# Help required by a certified dimwit



## Darrin (Jan 7, 2022)

Hi all, I'm new to this forum and joined to try and improve my limited knowledge. I've had a 4greer rangemaster for quite a few years and recently dropped it, it no longer works. Being a common or garden sparky I decided to have a bash at finding out what was wrong, I've probably made it worse and as the old saying goes "bitten off more than I can chew". I've stripped it down to bare parts and then tried to source replacements with the intention of basically renewing all the electronics. The problem is that the original parts are now discontinued and I've not got a clue how to go about getting the correct driver /led combo which would restore my once lovely torch. 
It may be a case of finding someone who's more experienced and handing over the reigns and a few quid for a rebuild? Or biting the bullet and ordering a new one? 
Any advice appreciated


----------



## knucklegary (Jan 7, 2022)

Try contacting Vinh at Sky Lumen dot com.. He can rebuild it and more than likely give it a booster shot as well


----------



## Lynx_Arc (Jan 7, 2022)

First off you should be able to test the LED module to see if it works by taking 2 AA batteries in series and connecting them to it. Second if you figure out the circuitry is bad you can measure the board and there are places you can order another circuit board. Finally it looks like (not sure) that you have an XPG type emitter on it and unless you really "need" 1000 lumens I would consider getting a board that the highest output is what you want and look at the other modes. 
There are several places you can buy circuit boards one (I have not bought from) has a few of them Illum.com there is others on the internet also but as I have not looked around for some 5-10 years now I just don't really know. 
I would say it is probably the circuit board that is toast if you dropped it a solder joint could have been damaged or a component on the board.


----------



## Darrin (Jan 7, 2022)

knucklegary said:


> Try contacting Vinh at Sky Lumen dot com.. He can rebuild it and more than likely give it a booster shot as well


Thank you, I have emailed them


----------



## Darrin (Jan 7, 2022)

knucklegary said:


> Try contacting Vinh at Sky Lumen dot com.. He can rebuild it and more than likely give it a booster shot as well


Thank you, I have emailed 


Lynx_Arc said:


> First off you should be able to test the LED module to see if it works by taking 2 AA batteries in series and connecting them to it. Second if you figure out the circuitry is bad you can measure the board and there are places you can order another circuit board. Finally it looks like (not sure) that you have an XPG type emitter on it and unless you really "need" 1000 lumens I would consider getting a board that the highest output is what you want and look at the other modes.
> There are several places you can buy circuit boards one (I have not bought from) has a few of them Illum.com there is others on the internet also but as I have not looked around for some 5-10 years now I just don't really know.
> I would say it is probably the circuit board that is toast if you dropped it a solder joint could have been damaged or a component on the board.

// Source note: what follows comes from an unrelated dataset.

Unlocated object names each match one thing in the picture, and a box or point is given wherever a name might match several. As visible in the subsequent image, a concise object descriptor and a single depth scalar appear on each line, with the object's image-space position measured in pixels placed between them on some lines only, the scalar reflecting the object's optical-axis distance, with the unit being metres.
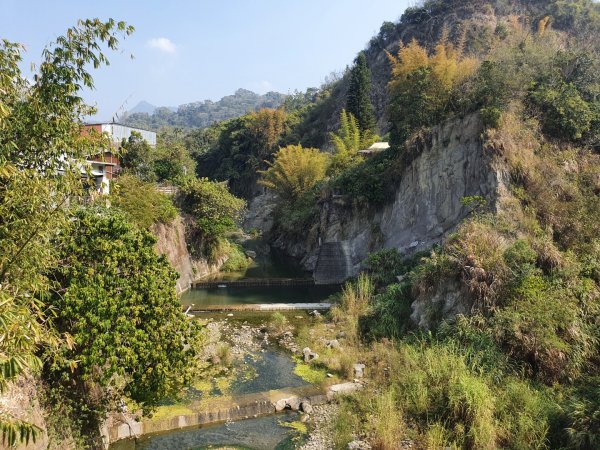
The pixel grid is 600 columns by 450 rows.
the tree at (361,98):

Thanks for taking the time to reply, I'll give that a try and let you know how I get on. The torch is used for lamping with a running dog so the power is needed, I would also like to know if there are softer colour rendering available? 3500-4000k


----------



## knucklegary (Jan 7, 2022)

SST-20 4000K is a very nice Hi Cri 90 might fit same board if XPG.. Vinh will advise what will work best for your needs

Keep us posted how it turns out👍


----------



## knucklegary (Jan 7, 2022)

Mountain Electronics in Utah is another good online source.. Not sure who's available on your side of the pond?


----------



## KITROBASKIN (Jan 7, 2022)

Keep us posted!


----------



## Darrin (Jan 8, 2022)

I've contacted vihn and a new driver is around the $50 Mark, he has also suggested he can put in a better led to improve performance. He will need to see it to do an accurate quote, so in the post it goes 👌


----------



## sween1911 (Jan 17, 2022)

Mountain Electronics has an international site, you can find it with some google fu.

You should be able to get a replacement driver and LED to replace those two things in your hand. 

- Figure out the width of your existing driver (the circuit board) in millimeters and get the same size. I'm thinking you can replace exactly what's there. 

- The LED you have looks like an XPG. Measure the width of the tiny green square it's on and figure out the size and figure out the LED you have. The size of the LED die is a big smaller than the XML2, so depending on your reflector setup, you may want to source one that's the same size. 

BE CAREFUL with voltage. I don't know a thing about the "4greer Rangemaster", what kind of battery was in it? What voltage did it feed to your current driver? You need to ensure you don't exceed the driver's voltage and don't exceed the working voltage of the LED you want to put in there.

Best of luck!!! This is how it starts. You mess around with something and before you know it, you've modded and dialed in your light until it's what you want. Keep us updated!


----------



## Darrin (Jan 17, 2022)

sween1911 said:


> Mountain Electronics has an international site, you can find it with some google fu.
> 
> You should be able to get a replacement driver and LED to replace those two things in your hand.
> 
> ...


Thanks for the info, you're right about getting into it by accident 😂 but I find that if I'm interested, it's far more fun learning what it's all about 👍


----------